Exercise instructions – Each record listed below is to be output exactly as written.

● ● ● ● ● ● ●

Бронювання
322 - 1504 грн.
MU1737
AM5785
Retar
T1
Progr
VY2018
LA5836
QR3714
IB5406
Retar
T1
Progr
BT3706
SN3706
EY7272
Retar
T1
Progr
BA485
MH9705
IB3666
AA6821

● ● ● ● ● ● ●

The answer –
Бронювання
322 - 1504 грн.
MU1737
AM5785
Retar
T1
Progr
VY2018
LA5836
QR3714
IB5406
Retar
T1
Progr
BT3706
SN3706
EY7272
Retar
T1
Progr
BA485
MH9705
IB3666
AA6821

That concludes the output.